■ **YOUR TASK**: When the word "wrist" shows up in a line of the data below, copy that whole line.

■ **EXERCISE DATA**:
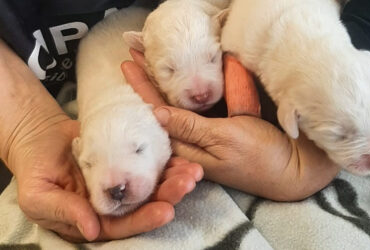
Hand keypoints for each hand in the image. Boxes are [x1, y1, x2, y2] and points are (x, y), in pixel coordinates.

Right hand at [0, 40, 201, 241]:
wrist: (40, 138)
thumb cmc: (35, 170)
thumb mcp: (39, 195)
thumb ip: (65, 212)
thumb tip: (92, 230)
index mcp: (96, 217)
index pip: (124, 224)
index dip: (145, 218)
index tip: (166, 210)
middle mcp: (116, 201)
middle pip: (146, 203)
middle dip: (169, 195)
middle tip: (187, 183)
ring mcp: (124, 178)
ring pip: (153, 182)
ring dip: (174, 177)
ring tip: (192, 170)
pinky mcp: (128, 157)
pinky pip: (149, 159)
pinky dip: (166, 156)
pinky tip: (180, 151)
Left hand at [122, 49, 339, 200]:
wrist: (293, 167)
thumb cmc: (260, 157)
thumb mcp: (225, 139)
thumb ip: (191, 127)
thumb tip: (155, 113)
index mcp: (188, 149)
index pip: (158, 115)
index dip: (142, 89)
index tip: (128, 65)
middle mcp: (193, 141)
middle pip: (165, 106)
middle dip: (150, 81)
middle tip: (135, 55)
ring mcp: (207, 133)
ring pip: (182, 103)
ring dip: (168, 80)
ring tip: (151, 58)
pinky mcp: (222, 127)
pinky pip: (202, 104)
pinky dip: (191, 87)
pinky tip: (179, 74)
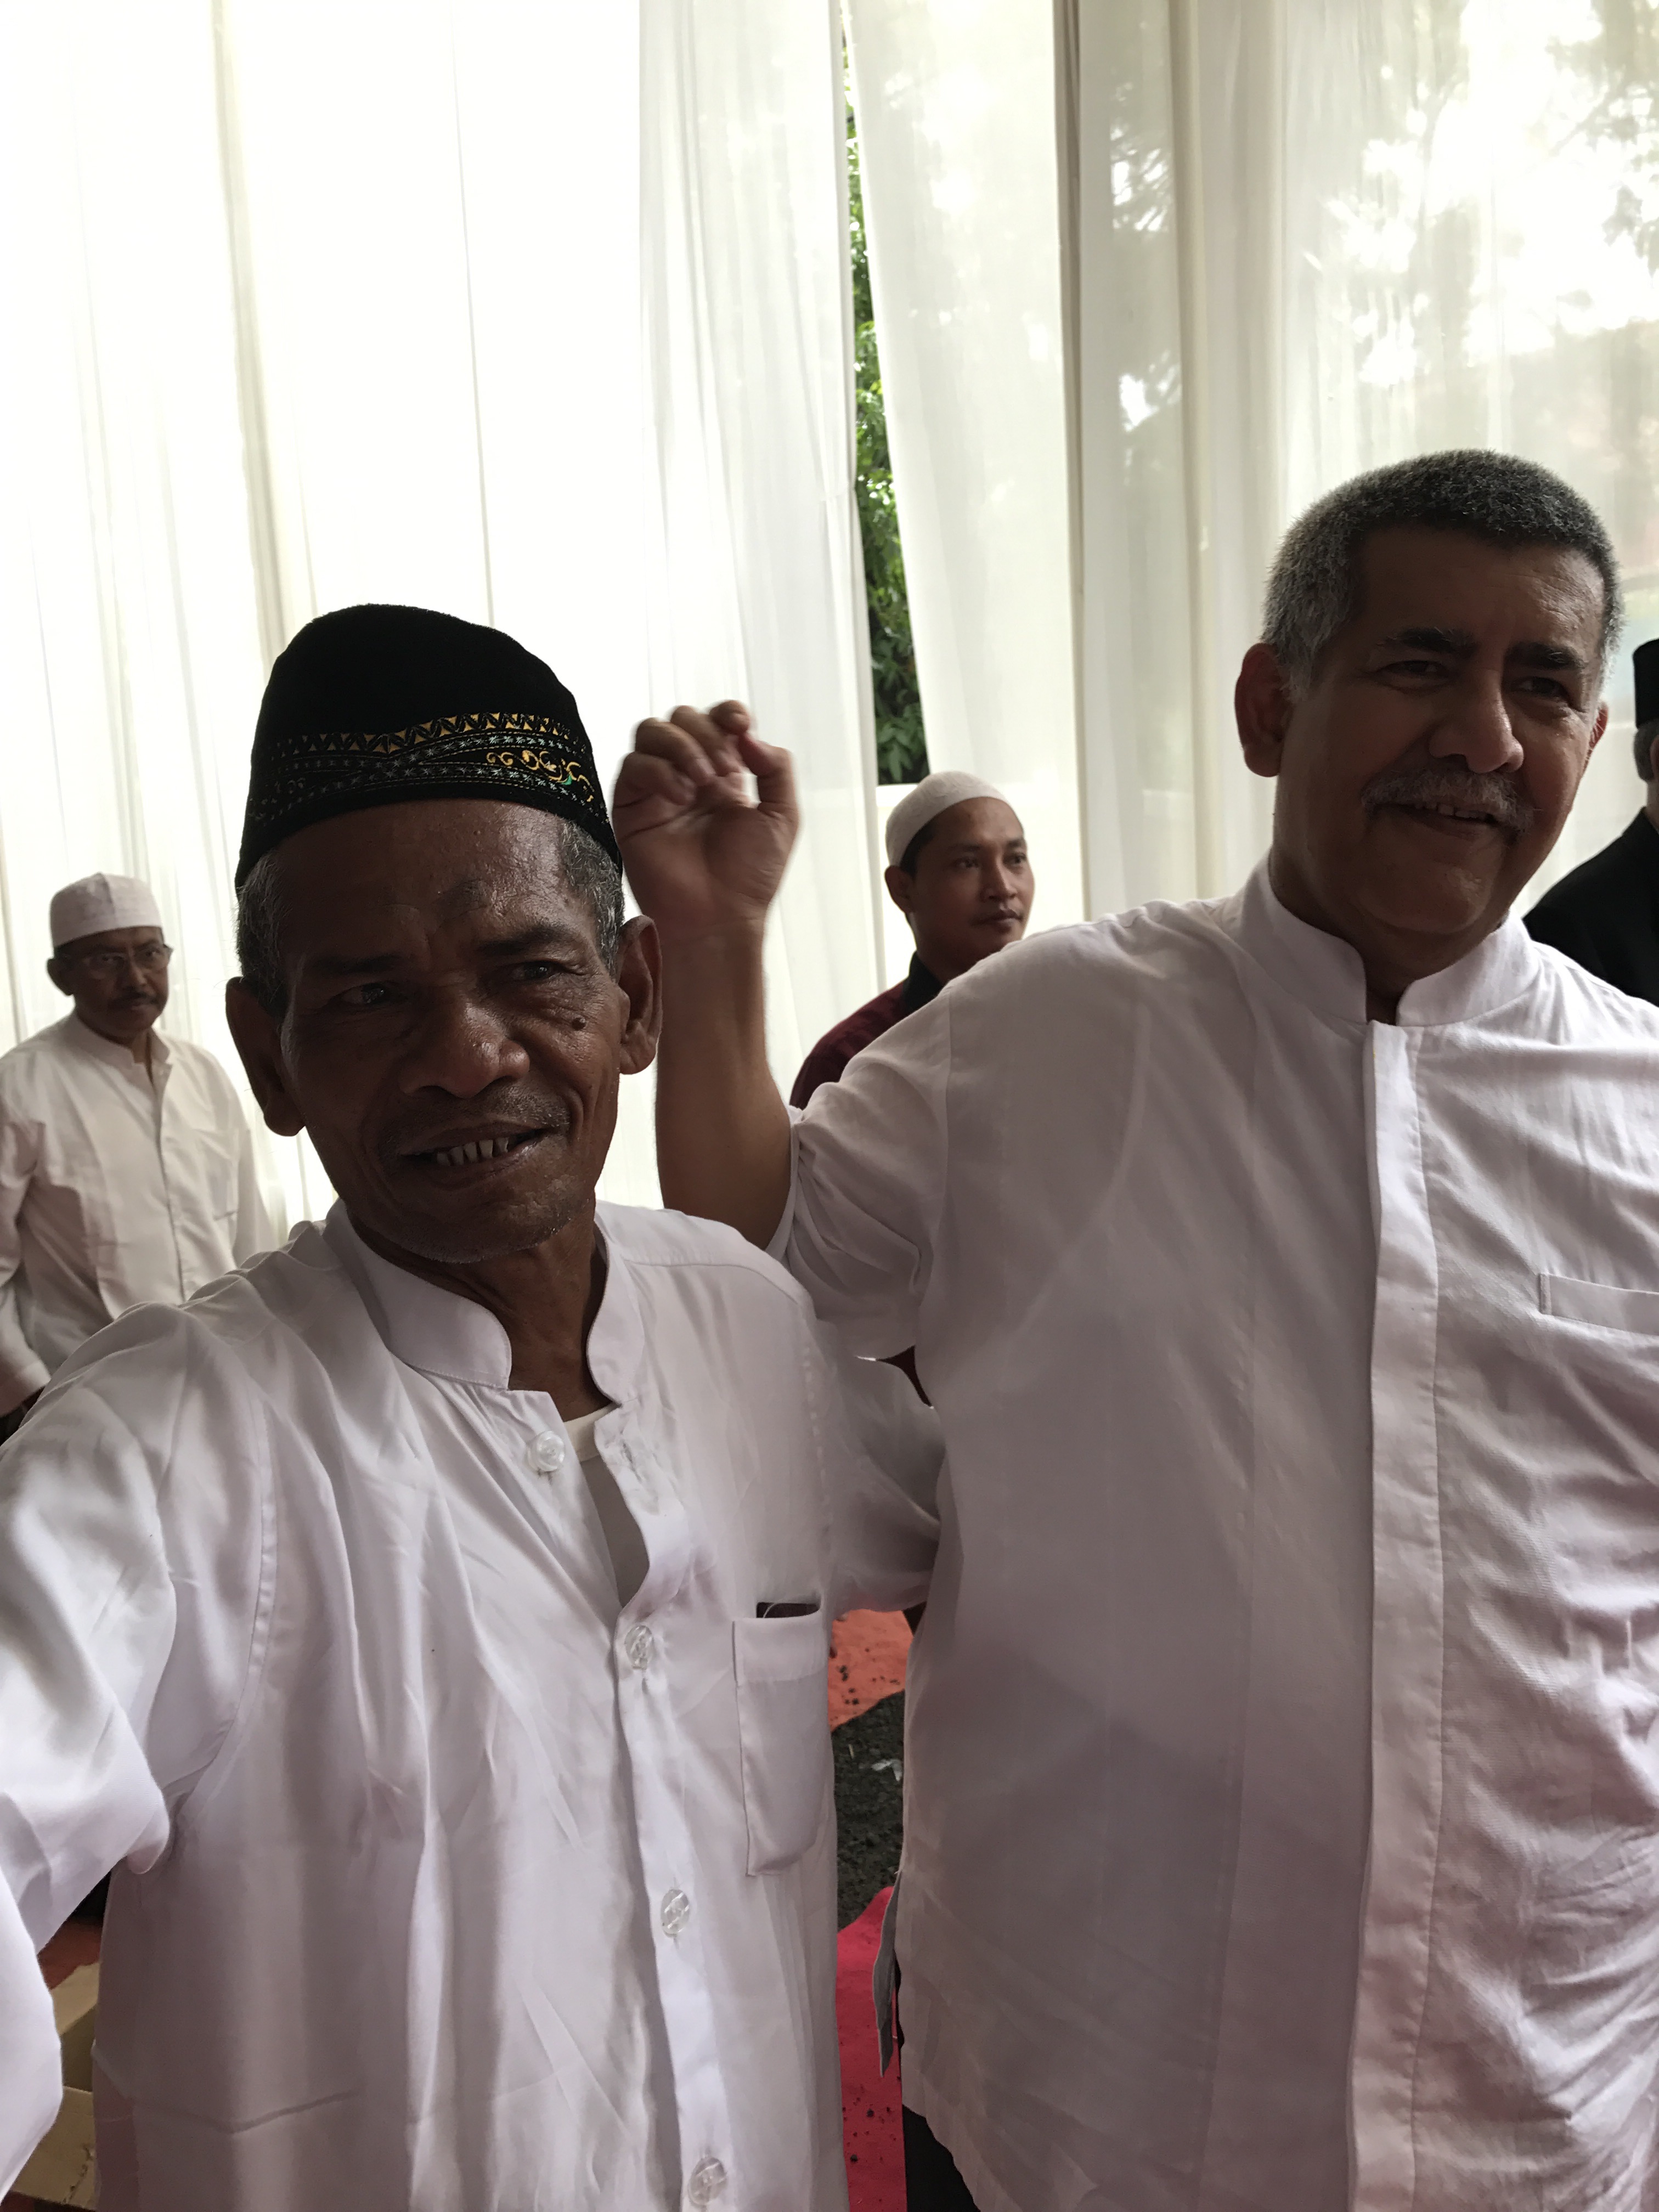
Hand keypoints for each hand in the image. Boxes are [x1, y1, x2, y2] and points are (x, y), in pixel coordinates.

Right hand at [613, 702, 797, 944]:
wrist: (719, 915)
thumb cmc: (749, 876)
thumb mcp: (782, 816)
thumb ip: (776, 767)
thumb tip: (747, 734)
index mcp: (724, 774)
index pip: (717, 720)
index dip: (726, 712)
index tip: (740, 724)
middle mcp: (688, 775)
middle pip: (682, 718)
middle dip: (706, 734)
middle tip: (725, 771)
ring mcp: (658, 789)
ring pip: (652, 732)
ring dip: (681, 746)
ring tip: (702, 782)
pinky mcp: (632, 807)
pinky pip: (633, 765)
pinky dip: (658, 771)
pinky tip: (680, 797)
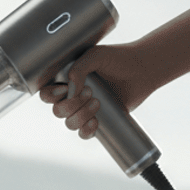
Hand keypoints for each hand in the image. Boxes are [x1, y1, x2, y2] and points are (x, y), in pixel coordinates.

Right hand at [38, 41, 153, 140]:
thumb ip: (78, 68)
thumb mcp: (96, 55)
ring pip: (70, 124)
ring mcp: (84, 111)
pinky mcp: (98, 121)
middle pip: (58, 112)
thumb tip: (70, 89)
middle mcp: (73, 98)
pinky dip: (86, 131)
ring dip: (81, 116)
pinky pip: (83, 134)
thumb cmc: (119, 58)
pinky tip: (95, 122)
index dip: (51, 96)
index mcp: (67, 82)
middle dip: (72, 105)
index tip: (65, 89)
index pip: (47, 95)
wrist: (143, 69)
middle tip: (90, 92)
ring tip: (98, 102)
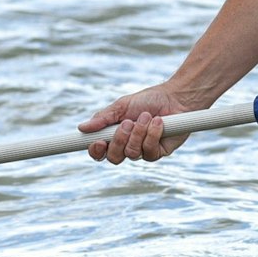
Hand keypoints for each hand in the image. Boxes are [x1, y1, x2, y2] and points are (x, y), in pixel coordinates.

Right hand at [80, 83, 195, 163]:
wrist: (175, 98)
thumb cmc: (148, 100)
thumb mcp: (122, 105)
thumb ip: (103, 118)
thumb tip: (82, 128)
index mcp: (115, 136)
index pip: (99, 151)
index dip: (96, 151)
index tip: (99, 142)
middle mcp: (127, 146)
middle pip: (114, 158)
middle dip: (119, 140)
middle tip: (128, 122)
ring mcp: (143, 151)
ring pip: (132, 154)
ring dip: (139, 134)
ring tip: (147, 116)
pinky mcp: (158, 152)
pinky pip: (149, 152)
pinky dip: (152, 135)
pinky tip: (158, 122)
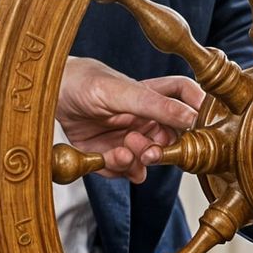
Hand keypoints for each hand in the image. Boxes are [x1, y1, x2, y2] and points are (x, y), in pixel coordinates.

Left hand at [55, 57, 202, 182]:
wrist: (49, 94)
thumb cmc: (84, 82)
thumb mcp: (121, 91)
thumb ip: (155, 105)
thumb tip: (192, 116)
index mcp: (153, 96)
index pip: (188, 100)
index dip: (200, 111)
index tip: (203, 127)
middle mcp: (145, 118)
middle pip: (172, 140)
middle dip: (163, 150)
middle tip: (150, 151)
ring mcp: (128, 138)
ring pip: (149, 160)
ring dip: (140, 161)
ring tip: (124, 151)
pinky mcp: (110, 154)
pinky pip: (124, 170)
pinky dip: (119, 169)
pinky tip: (110, 158)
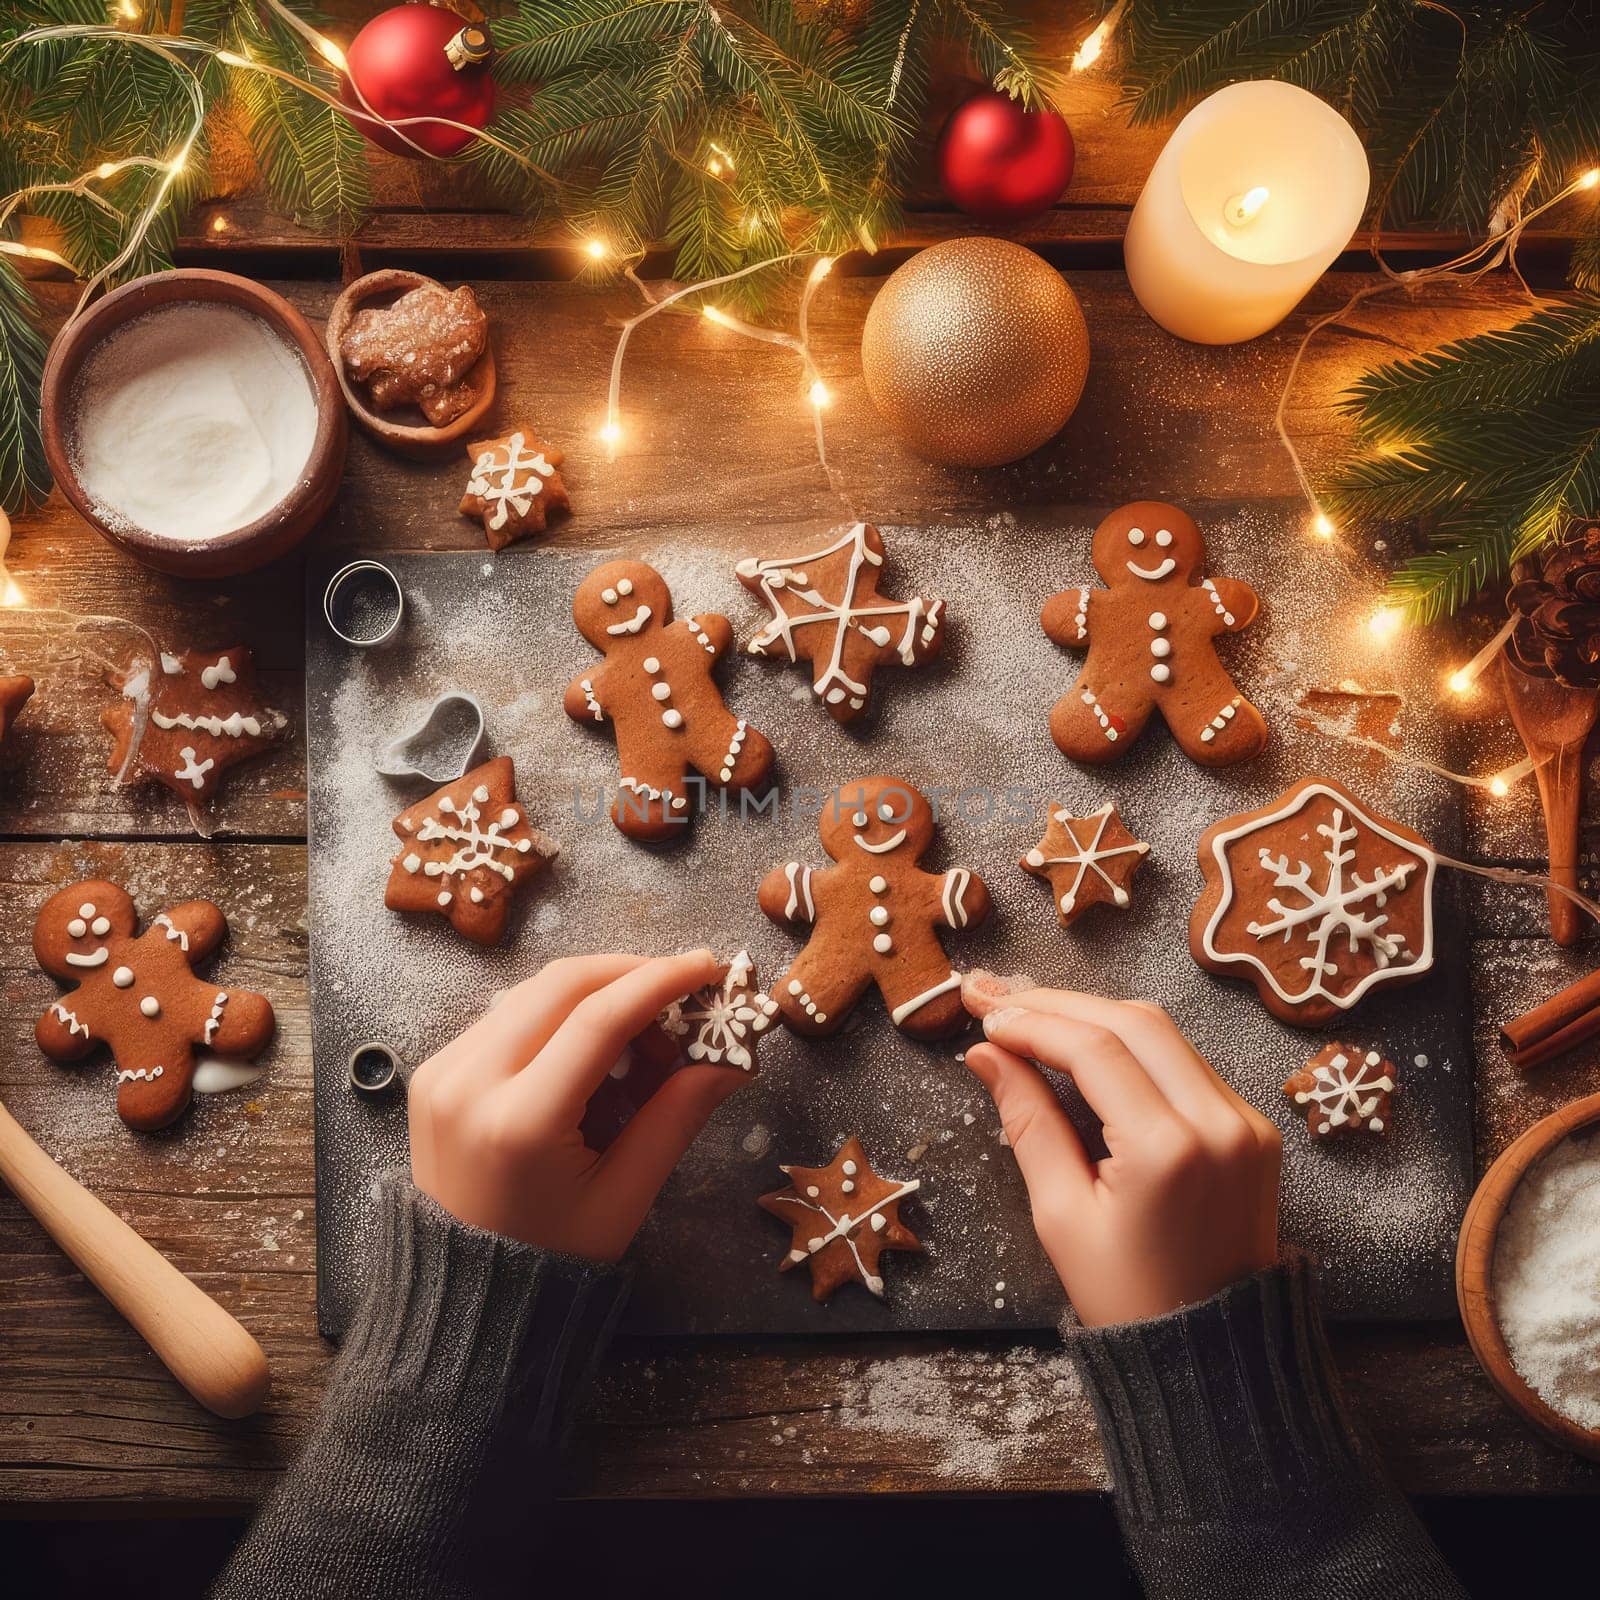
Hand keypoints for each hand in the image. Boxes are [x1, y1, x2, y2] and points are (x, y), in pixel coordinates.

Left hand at [409, 950, 742, 1261]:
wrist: (464, 1299)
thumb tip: (732, 1059)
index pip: (597, 1019)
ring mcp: (442, 1074)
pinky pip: (505, 1016)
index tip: (707, 965)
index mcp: (518, 1123)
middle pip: (561, 986)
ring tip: (642, 1042)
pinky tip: (592, 1054)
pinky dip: (556, 1017)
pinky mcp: (433, 1073)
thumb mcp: (625, 1196)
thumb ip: (676, 1117)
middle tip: (682, 998)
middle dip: (631, 976)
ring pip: (531, 992)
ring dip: (595, 995)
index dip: (660, 982)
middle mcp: (468, 1085)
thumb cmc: (554, 1257)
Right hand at [962, 979, 1280, 1326]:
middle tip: (996, 997)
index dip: (1033, 1023)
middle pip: (1133, 1020)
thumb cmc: (1127, 1297)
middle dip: (1059, 1002)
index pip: (1095, 1049)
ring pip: (1163, 1031)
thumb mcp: (1061, 1215)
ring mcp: (1246, 1122)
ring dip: (1095, 1015)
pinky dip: (1132, 1044)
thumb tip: (987, 1054)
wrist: (1214, 1355)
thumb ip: (1027, 1121)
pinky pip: (1186, 1061)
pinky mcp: (1254, 1127)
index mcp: (1169, 1150)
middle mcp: (1220, 1123)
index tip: (985, 1017)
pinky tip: (1084, 1045)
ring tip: (1031, 1013)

■ **WORKED SOLUTION**:
wrist: (40, 138)
wrist: (293, 167)
wrist: (719, 915)
wrist: (143, 69)
wrist: (175, 98)
wrist: (49, 94)
wrist: (464, 1299)
wrist: (1214, 1355)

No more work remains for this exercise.